А Даня о творчестве рассуждает, прикладывает в порыве откровенности сам себя: проходную прозу сочинял, ту, что печатали. Вроде получалось, похваливали критики сдержанно, а самого мысли всякие крамольные одолевали, хотелось запретный плод сорвать, такое сделать, чтобы все ахнули, однако писать в стол не хотел, а чтоб за границей печататься, и помыслить боялся. Хотел в Союзе издаваться побольше, книгу за книгой, а это только при соблюдении условий определенных: не касаться, не трогать, убрать… И только когда гнет цензурный ослаб, а потом и вовсе исчез, замахнулся на серьезное: повесть о гетто, о бывшем сталинском охраннике, которого мучает, существует ли закон сохранения вины, пятисотстраничное повествование об Афганской войне… Неплохие, честные книги вышли, но поздно, поздно, сколько замыслов умерло, не реализовалось. Уйма лет потеряна безвозвратно. Неизвестно, правда, что получилось бы (вновь наводит самокритику), однако даже попытку не сделал – вот что обидно.

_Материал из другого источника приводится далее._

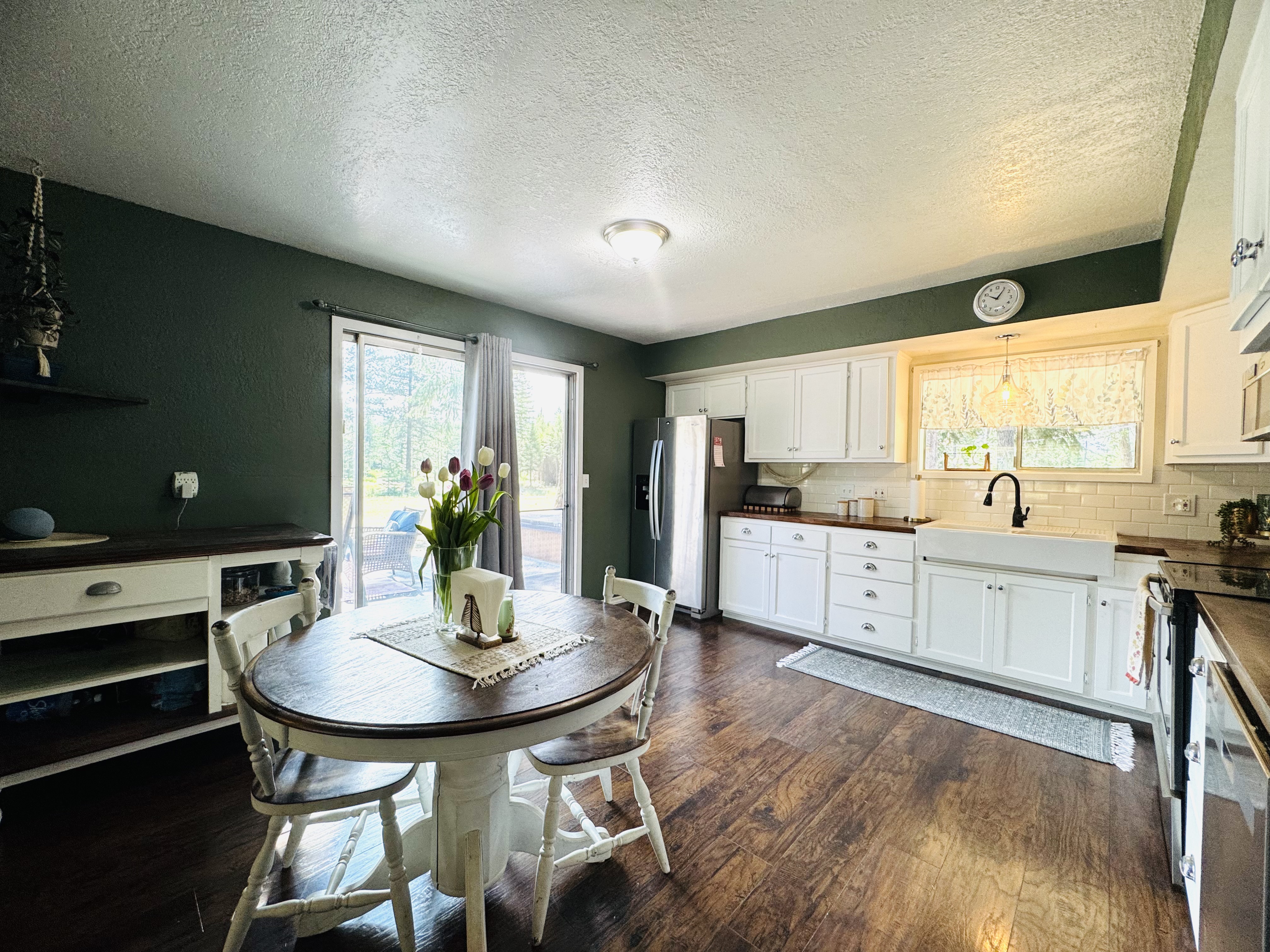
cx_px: 635
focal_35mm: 14
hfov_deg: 102.1
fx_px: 514
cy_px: 476
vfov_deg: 85.7
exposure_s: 1/120
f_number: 2.2
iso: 100
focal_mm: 2.22
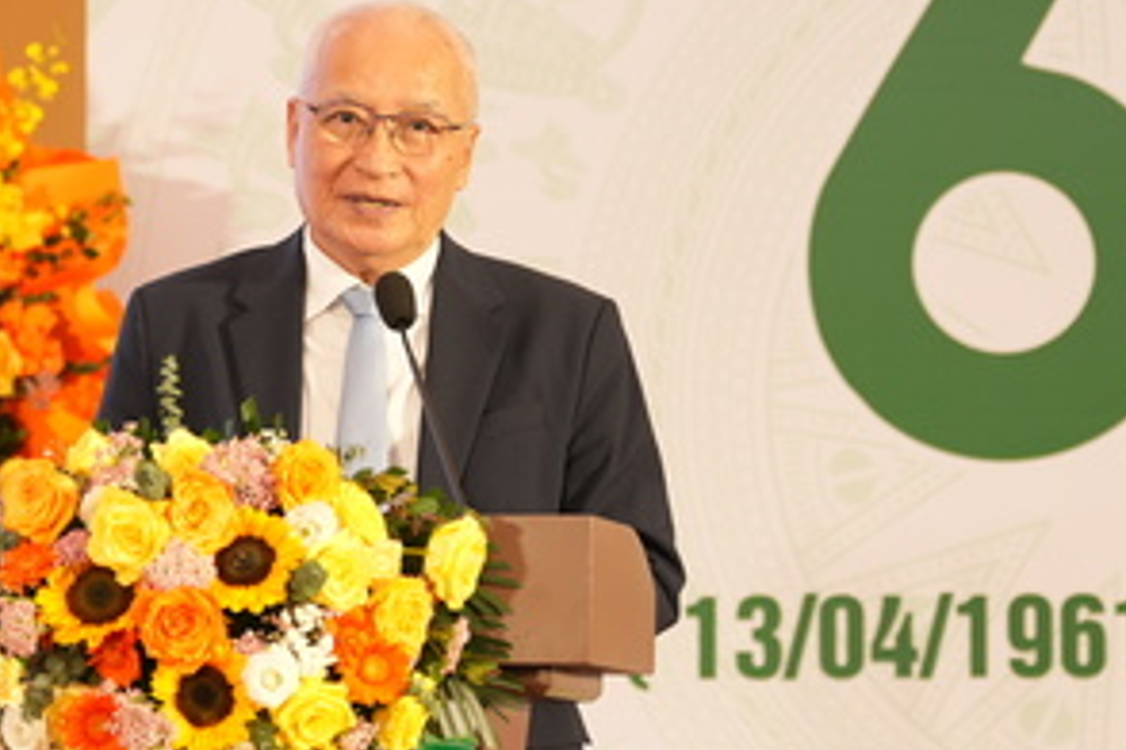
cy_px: 266
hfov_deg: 8.1
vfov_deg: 5.4
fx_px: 7913
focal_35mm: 253
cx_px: 846
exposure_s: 1/160
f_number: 2.8
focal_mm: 93
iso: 640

– Почему-то каждый из нас в прошлой жизни чаще одни ошибки замечает, – делает вывод Костя. – Угрызаешь себя: не то и не так делал, не в том направлении следовал, диву даешься: неужто не понимал, не ведал?
– Нет, не каждый. Многие ни о чем не жалеют, убеждены или уговорили себя раз и навсегда – все правильно и вовремя делали. Вырабатывают правила для оправдания собственной жизни. Ты знаешь, кто сказал.
– Знаю. Но он же постоянно мучился и страдал от несоответствия придуманного им идеала и реальных поступков. А еще ужасно боялся смерти, потому и ушел из Ясной Поляны.
– Обрати внимание: о чем бы мы ни говорили, непременно на философию сворачиваем, начинаем копаться, анализировать, подвергать сомнению…
– Милый мой, так это ж счастье великое, что все еще не скучно этим заниматься. Не обсуждать же мортгиджи, страховки и какая у кого модель тачки…
Уехал Даня, и опять жизнь на даче течет спокойно-безразлично, по-залаженному, по инерции, день, другой, третий… Вдруг жаркая, прямо-таки летняя погода устанавливатся, гуляет Костя часами по заволосатевшему лесу, в краски осени окунается, вминает шуршащий фольгой лист, внимает разговорам встрепенувшихся птиц. А потом холодает, дожди заряжают, и тогда работается ему в охотку, по шесть-семь часов кряду, и по мере наращения циферок в левом нижнем углу экрана компьютера, количество страниц романа показывающих, настроение улучшается – кажется ему, делает он единственно то, что нужно сейчас.
…Если вам ничего не снится, значит, вы ни в чем и ни в ком не нуждаетесь. И будто в опровержение, в одну из ночей является Косте некий субъект, до невероятия похожий на него, – такой же высокий, сутулящийся, залысый, с усталыми, неулыбчивыми глазами. Начинается промеж них разговор, странным образом запоминается, не теряется бесследно в закоулках подсознания, как обычно бывает поутру с пробуждением человека. Не все, конечно, помнится, но того, что остается, достаточно, чтобы двинулся едва очухавшийся от сна Костя на деревянных, точно не своих, ногах к столу и поспешил записать неровными, прыгающими буквами. А что не запомнил, то домыслил, довоображал.